Parmi les juges et autres experts juridiques interrogés par NBC, il semble y avoir deux écoles de pensée dominantes sur la manière de traiter l'IA. L'une soutient que nous devrions anticiper la menace de l'IA en mettant à jour les règles judiciaires, par exemple en instituant des lignes directrices qui dictent la manière dont les avocats vérifient leurs preuves, ou en confiant au juge, plutôt qu'au jury, le devoir d'identifier la contrefaçon par IA. L'autre camp maintient que nous devrions laisser les juges s'en débrouiller entre eux, et voir si une « apocalypse » de preuves forgées par l'IA se produit réellement.
Actuellement, ce dernier sentiment guide la politique officielle.

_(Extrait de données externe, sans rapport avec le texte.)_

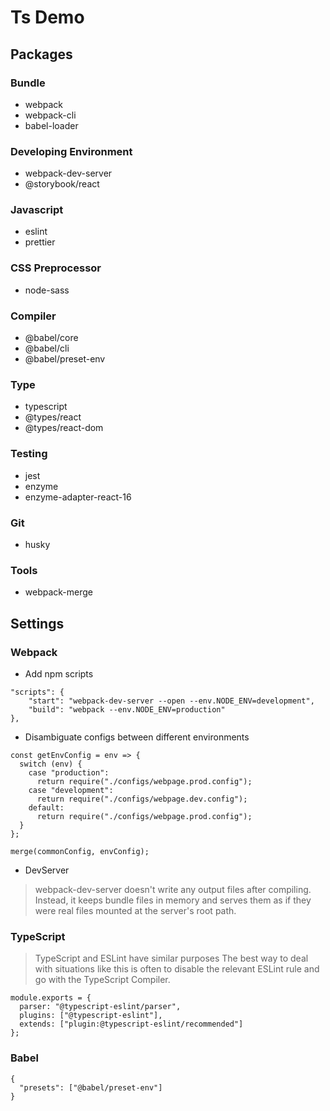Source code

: # Ts Demo

## Packages

### Bundle

- webpack
- webpack-cli
- babel-loader

### Developing Environment

- webpack-dev-server
- @storybook/react

### Javascript

- eslint
- prettier

### CSS Preprocessor

- node-sass

### Compiler

- @babel/core
- @babel/cli
- @babel/preset-env

### Type

- typescript
- @types/react
- @types/react-dom

### Testing

- jest
- enzyme
- enzyme-adapter-react-16

### Git

- husky

### Tools

- webpack-merge

## Settings

### Webpack

- Add npm scripts

```
"scripts": {
    "start": "webpack-dev-server --open --env.NODE_ENV=development",
    "build": "webpack --env.NODE_ENV=production"
},
```

- Disambiguate configs between different environments

```
const getEnvConfig = env => {
  switch (env) {
    case "production":
      return require("./configs/webpage.prod.config");
    case "development":
      return require("./configs/webpage.dev.config");
    default:
      return require("./configs/webpage.prod.config");
  }
};

merge(commonConfig, envConfig);
```

- DevServer

> webpack-dev-server doesn't write any output files after compiling.
> Instead, it keeps bundle files in memory and serves them as if they
> were real files mounted at the server's root path.

### TypeScript

> TypeScript and ESLint have similar purposes
> The best way to deal with situations like this is often to disable the relevant ESLint rule and go with the TypeScript Compiler.

```
module.exports = {
  parser: "@typescript-eslint/parser",
  plugins: ["@typescript-eslint"],
  extends: ["plugin:@typescript-eslint/recommended"]
};
```

### Babel

```
{
  "presets": ["@babel/preset-env"]
}
```
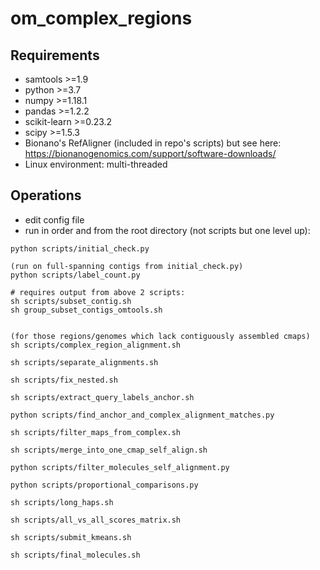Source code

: # om_complex_regions

## Requirements

* samtools >=1.9
* python >=3.7
* numpy >=1.18.1
* pandas >=1.2.2
* scikit-learn >=0.23.2
* scipy >=1.5.3
* Bionano's RefAligner (included in repo's scripts) but see here: https://bionanogenomics.com/support/software-downloads/
* Linux environment: multi-threaded

## Operations

* edit config file
* run in order and from the root directory (not scripts but one level up):

```
python scripts/initial_check.py

(run on full-spanning contigs from initial_check.py)
python scripts/label_count.py

# requires output from above 2 scripts:
sh scripts/subset_contig.sh
sh group_subset_contigs_omtools.sh


(for those regions/genomes which lack contiguously assembled cmaps)
sh scripts/complex_region_alignment.sh

sh scripts/separate_alignments.sh

sh scripts/fix_nested.sh

sh scripts/extract_query_labels_anchor.sh

python scripts/find_anchor_and_complex_alignment_matches.py

sh scripts/filter_maps_from_complex.sh

sh scripts/merge_into_one_cmap_self_align.sh

python scripts/filter_molecules_self_alignment.py

python scripts/proportional_comparisons.py

sh scripts/long_haps.sh

sh scripts/all_vs_all_scores_matrix.sh

sh scripts/submit_kmeans.sh

sh scripts/final_molecules.sh
```
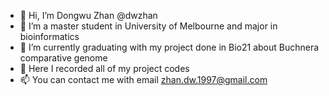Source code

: - 👋 Hi, I’m Dongwu Zhan @dwzhan
- 👀 I’m a master student in University of Melbourne and major in bioinformatics
- 🌱 I’m currently graduating with my project done in Bio21 about Buchnera comparative genome
- 💞️ Here I recorded all of my project codes
- 📫 You can contact me with email zhan.dw.1997@gmail.com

En mai, NBC a noté que le Comité consultatif sur les règles de preuve de la Conférence judiciaire américaine avait rejeté les propositions de mise à jour des directives sur l'IA, arguant que « les normes d'authenticité existantes sont à la hauteur de la tâche de réglementer les preuves d'IA. »
Le comité a signalé qu'il était ouvert à l'institution de ces changements à l'avenir, ce qui pourrait prendre des années, mais en attendant, l'IA se déchaînera dans les salles d'audience, et probablement sous notre nez.
« Je pense que les preuves falsifiées ou modifiées générées par l'IA se produisent beaucoup plus fréquemment que ce qui est rapporté publiquement », a déclaré à NBC la juge Erica Yew, membre de la Cour supérieure du comté de Santa Clara, en Californie.